__WHAT TO PRODUCE__
Return the records in full, exactly as given.

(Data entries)
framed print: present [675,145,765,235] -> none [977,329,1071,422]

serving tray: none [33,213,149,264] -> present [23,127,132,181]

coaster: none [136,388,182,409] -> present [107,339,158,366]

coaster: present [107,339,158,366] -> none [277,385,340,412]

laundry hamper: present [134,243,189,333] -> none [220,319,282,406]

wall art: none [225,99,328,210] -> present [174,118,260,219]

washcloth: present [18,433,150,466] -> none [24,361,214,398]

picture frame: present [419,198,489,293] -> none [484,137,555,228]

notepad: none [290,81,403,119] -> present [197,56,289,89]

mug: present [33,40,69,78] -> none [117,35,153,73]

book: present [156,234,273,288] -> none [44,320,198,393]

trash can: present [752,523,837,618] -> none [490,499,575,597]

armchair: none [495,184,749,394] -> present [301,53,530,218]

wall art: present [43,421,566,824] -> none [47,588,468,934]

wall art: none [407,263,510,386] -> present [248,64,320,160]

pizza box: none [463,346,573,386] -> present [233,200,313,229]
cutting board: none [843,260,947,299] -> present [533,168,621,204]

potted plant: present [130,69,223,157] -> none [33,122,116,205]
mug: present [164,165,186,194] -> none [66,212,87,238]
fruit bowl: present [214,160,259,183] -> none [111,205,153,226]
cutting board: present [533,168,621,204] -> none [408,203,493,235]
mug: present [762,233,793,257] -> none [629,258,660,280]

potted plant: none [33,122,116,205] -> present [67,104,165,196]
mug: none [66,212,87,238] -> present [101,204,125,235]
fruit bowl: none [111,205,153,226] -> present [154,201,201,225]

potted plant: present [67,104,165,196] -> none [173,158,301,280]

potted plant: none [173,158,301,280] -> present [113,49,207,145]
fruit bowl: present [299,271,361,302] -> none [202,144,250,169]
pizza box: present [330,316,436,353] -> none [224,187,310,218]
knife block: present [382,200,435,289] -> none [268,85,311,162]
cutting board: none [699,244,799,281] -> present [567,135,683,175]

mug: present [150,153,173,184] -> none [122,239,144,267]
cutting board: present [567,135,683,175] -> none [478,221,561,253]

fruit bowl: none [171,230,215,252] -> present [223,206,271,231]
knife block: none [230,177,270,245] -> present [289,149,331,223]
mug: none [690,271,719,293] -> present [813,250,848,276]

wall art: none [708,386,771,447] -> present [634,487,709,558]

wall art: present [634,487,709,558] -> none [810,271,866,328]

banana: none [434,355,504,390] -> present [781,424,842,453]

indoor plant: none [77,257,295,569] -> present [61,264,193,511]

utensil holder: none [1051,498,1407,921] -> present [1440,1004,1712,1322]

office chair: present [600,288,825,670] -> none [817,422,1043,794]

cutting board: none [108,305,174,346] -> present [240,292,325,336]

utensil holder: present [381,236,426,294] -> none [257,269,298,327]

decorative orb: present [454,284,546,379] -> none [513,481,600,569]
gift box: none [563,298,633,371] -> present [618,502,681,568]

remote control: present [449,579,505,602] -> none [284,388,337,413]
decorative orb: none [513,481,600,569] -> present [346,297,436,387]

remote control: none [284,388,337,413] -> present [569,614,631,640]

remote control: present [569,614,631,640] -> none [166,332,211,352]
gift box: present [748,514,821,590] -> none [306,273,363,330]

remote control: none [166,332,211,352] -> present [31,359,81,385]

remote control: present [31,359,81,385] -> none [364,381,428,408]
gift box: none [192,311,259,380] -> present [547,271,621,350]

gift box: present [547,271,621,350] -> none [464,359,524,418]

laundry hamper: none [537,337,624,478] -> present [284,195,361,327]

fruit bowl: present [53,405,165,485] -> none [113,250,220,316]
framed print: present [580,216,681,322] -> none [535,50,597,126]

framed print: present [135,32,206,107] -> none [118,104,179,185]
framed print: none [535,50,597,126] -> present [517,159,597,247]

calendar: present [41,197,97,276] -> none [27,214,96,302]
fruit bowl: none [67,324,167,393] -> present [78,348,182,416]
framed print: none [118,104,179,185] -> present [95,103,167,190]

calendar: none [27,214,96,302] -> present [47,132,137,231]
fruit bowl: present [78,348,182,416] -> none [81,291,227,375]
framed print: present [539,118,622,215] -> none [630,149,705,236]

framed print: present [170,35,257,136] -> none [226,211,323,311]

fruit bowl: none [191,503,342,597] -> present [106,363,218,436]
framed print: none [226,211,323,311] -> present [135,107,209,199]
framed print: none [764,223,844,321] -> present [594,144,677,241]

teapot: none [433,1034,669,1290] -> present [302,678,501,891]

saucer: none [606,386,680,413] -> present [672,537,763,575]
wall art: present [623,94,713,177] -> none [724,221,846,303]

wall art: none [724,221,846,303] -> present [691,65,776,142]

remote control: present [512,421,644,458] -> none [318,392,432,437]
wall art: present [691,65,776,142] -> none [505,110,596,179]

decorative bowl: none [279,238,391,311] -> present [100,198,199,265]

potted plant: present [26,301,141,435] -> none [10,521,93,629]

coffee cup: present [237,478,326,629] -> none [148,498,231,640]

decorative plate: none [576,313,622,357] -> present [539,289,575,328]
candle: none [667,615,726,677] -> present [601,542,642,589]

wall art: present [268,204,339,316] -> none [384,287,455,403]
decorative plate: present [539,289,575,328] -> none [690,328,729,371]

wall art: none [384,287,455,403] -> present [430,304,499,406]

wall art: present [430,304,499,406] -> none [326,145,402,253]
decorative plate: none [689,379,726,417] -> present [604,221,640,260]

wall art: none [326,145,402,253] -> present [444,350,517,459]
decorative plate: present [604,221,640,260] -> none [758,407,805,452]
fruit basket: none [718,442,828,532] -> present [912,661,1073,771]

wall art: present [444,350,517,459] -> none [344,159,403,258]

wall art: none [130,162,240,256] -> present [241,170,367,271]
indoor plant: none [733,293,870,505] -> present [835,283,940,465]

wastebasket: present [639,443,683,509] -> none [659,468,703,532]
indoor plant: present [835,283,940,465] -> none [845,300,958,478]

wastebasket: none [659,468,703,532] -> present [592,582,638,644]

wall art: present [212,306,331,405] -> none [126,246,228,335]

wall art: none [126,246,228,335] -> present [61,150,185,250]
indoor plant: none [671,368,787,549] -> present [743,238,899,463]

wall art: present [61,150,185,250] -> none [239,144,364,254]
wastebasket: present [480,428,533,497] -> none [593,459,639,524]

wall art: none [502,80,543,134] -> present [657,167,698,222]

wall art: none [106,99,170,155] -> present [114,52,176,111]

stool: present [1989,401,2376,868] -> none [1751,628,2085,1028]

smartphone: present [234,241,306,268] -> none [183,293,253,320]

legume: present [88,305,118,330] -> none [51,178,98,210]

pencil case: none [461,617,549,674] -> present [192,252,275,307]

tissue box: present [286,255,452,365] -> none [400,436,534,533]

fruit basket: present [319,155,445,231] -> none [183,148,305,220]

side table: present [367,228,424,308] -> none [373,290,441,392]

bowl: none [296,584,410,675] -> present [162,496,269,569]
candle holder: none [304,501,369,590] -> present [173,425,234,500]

__ANSWER TO THE PROBLEM__
framed print: present [675,145,765,235] -> none [977,329,1071,422]

serving tray: none [33,213,149,264] -> present [23,127,132,181]

coaster: none [136,388,182,409] -> present [107,339,158,366]

coaster: present [107,339,158,366] -> none [277,385,340,412]

laundry hamper: present [134,243,189,333] -> none [220,319,282,406]

wall art: none [225,99,328,210] -> present [174,118,260,219]

washcloth: present [18,433,150,466] -> none [24,361,214,398]

picture frame: present [419,198,489,293] -> none [484,137,555,228]

notepad: none [290,81,403,119] -> present [197,56,289,89]

mug: present [33,40,69,78] -> none [117,35,153,73]

book: present [156,234,273,288] -> none [44,320,198,393]

trash can: present [752,523,837,618] -> none [490,499,575,597]

armchair: none [495,184,749,394] -> present [301,53,530,218]

wall art: present [43,421,566,824] -> none [47,588,468,934]

wall art: none [407,263,510,386] -> present [248,64,320,160]

pizza box: none [463,346,573,386] -> present [233,200,313,229]
cutting board: none [843,260,947,299] -> present [533,168,621,204]

potted plant: present [130,69,223,157] -> none [33,122,116,205]
mug: present [164,165,186,194] -> none [66,212,87,238]
fruit bowl: present [214,160,259,183] -> none [111,205,153,226]
cutting board: present [533,168,621,204] -> none [408,203,493,235]
mug: present [762,233,793,257] -> none [629,258,660,280]

potted plant: none [33,122,116,205] -> present [67,104,165,196]
mug: none [66,212,87,238] -> present [101,204,125,235]
fruit bowl: none [111,205,153,226] -> present [154,201,201,225]

potted plant: present [67,104,165,196] -> none [173,158,301,280]

potted plant: none [173,158,301,280] -> present [113,49,207,145]
fruit bowl: present [299,271,361,302] -> none [202,144,250,169]
pizza box: present [330,316,436,353] -> none [224,187,310,218]
knife block: present [382,200,435,289] -> none [268,85,311,162]
cutting board: none [699,244,799,281] -> present [567,135,683,175]

mug: present [150,153,173,184] -> none [122,239,144,267]
cutting board: present [567,135,683,175] -> none [478,221,561,253]

fruit bowl: none [171,230,215,252] -> present [223,206,271,231]
knife block: none [230,177,270,245] -> present [289,149,331,223]
mug: none [690,271,719,293] -> present [813,250,848,276]

wall art: none [708,386,771,447] -> present [634,487,709,558]

wall art: present [634,487,709,558] -> none [810,271,866,328]

banana: none [434,355,504,390] -> present [781,424,842,453]

indoor plant: none [77,257,295,569] -> present [61,264,193,511]

utensil holder: none [1051,498,1407,921] -> present [1440,1004,1712,1322]

office chair: present [600,288,825,670] -> none [817,422,1043,794]

cutting board: none [108,305,174,346] -> present [240,292,325,336]

utensil holder: present [381,236,426,294] -> none [257,269,298,327]

decorative orb: present [454,284,546,379] -> none [513,481,600,569]
gift box: none [563,298,633,371] -> present [618,502,681,568]

remote control: present [449,579,505,602] -> none [284,388,337,413]
decorative orb: none [513,481,600,569] -> present [346,297,436,387]

remote control: none [284,388,337,413] -> present [569,614,631,640]

remote control: present [569,614,631,640] -> none [166,332,211,352]
gift box: present [748,514,821,590] -> none [306,273,363,330]

remote control: none [166,332,211,352] -> present [31,359,81,385]

remote control: present [31,359,81,385] -> none [364,381,428,408]
gift box: none [192,311,259,380] -> present [547,271,621,350]

gift box: present [547,271,621,350] -> none [464,359,524,418]

laundry hamper: none [537,337,624,478] -> present [284,195,361,327]

fruit bowl: present [53,405,165,485] -> none [113,250,220,316]
framed print: present [580,216,681,322] -> none [535,50,597,126]

framed print: present [135,32,206,107] -> none [118,104,179,185]
framed print: none [535,50,597,126] -> present [517,159,597,247]

calendar: present [41,197,97,276] -> none [27,214,96,302]
fruit bowl: none [67,324,167,393] -> present [78,348,182,416]
framed print: none [118,104,179,185] -> present [95,103,167,190]

calendar: none [27,214,96,302] -> present [47,132,137,231]
fruit bowl: present [78,348,182,416] -> none [81,291,227,375]
framed print: present [539,118,622,215] -> none [630,149,705,236]

framed print: present [170,35,257,136] -> none [226,211,323,311]

fruit bowl: none [191,503,342,597] -> present [106,363,218,436]
framed print: none [226,211,323,311] -> present [135,107,209,199]
framed print: none [764,223,844,321] -> present [594,144,677,241]

teapot: none [433,1034,669,1290] -> present [302,678,501,891]

saucer: none [606,386,680,413] -> present [672,537,763,575]
wall art: present [623,94,713,177] -> none [724,221,846,303]

wall art: none [724,221,846,303] -> present [691,65,776,142]

remote control: present [512,421,644,458] -> none [318,392,432,437]
wall art: present [691,65,776,142] -> none [505,110,596,179]

decorative bowl: none [279,238,391,311] -> present [100,198,199,265]

potted plant: present [26,301,141,435] -> none [10,521,93,629]

coffee cup: present [237,478,326,629] -> none [148,498,231,640]

decorative plate: none [576,313,622,357] -> present [539,289,575,328]
candle: none [667,615,726,677] -> present [601,542,642,589]

wall art: present [268,204,339,316] -> none [384,287,455,403]
decorative plate: present [539,289,575,328] -> none [690,328,729,371]

wall art: none [384,287,455,403] -> present [430,304,499,406]

wall art: present [430,304,499,406] -> none [326,145,402,253]
decorative plate: none [689,379,726,417] -> present [604,221,640,260]

wall art: none [326,145,402,253] -> present [444,350,517,459]
decorative plate: present [604,221,640,260] -> none [758,407,805,452]
fruit basket: none [718,442,828,532] -> present [912,661,1073,771]

wall art: present [444,350,517,459] -> none [344,159,403,258]

wall art: none [130,162,240,256] -> present [241,170,367,271]
indoor plant: none [733,293,870,505] -> present [835,283,940,465]

wastebasket: present [639,443,683,509] -> none [659,468,703,532]
indoor plant: present [835,283,940,465] -> none [845,300,958,478]

wastebasket: none [659,468,703,532] -> present [592,582,638,644]

wall art: present [212,306,331,405] -> none [126,246,228,335]

wall art: none [126,246,228,335] -> present [61,150,185,250]
indoor plant: none [671,368,787,549] -> present [743,238,899,463]

wall art: present [61,150,185,250] -> none [239,144,364,254]
wastebasket: present [480,428,533,497] -> none [593,459,639,524]

wall art: none [502,80,543,134] -> present [657,167,698,222]

wall art: none [106,99,170,155] -> present [114,52,176,111]

stool: present [1989,401,2376,868] -> none [1751,628,2085,1028]

smartphone: present [234,241,306,268] -> none [183,293,253,320]

legume: present [88,305,118,330] -> none [51,178,98,210]

pencil case: none [461,617,549,674] -> present [192,252,275,307]

tissue box: present [286,255,452,365] -> none [400,436,534,533]

fruit basket: present [319,155,445,231] -> none [183,148,305,220]

side table: present [367,228,424,308] -> none [373,290,441,392]

bowl: none [296,584,410,675] -> present [162,496,269,569]
candle holder: none [304,501,369,590] -> present [173,425,234,500]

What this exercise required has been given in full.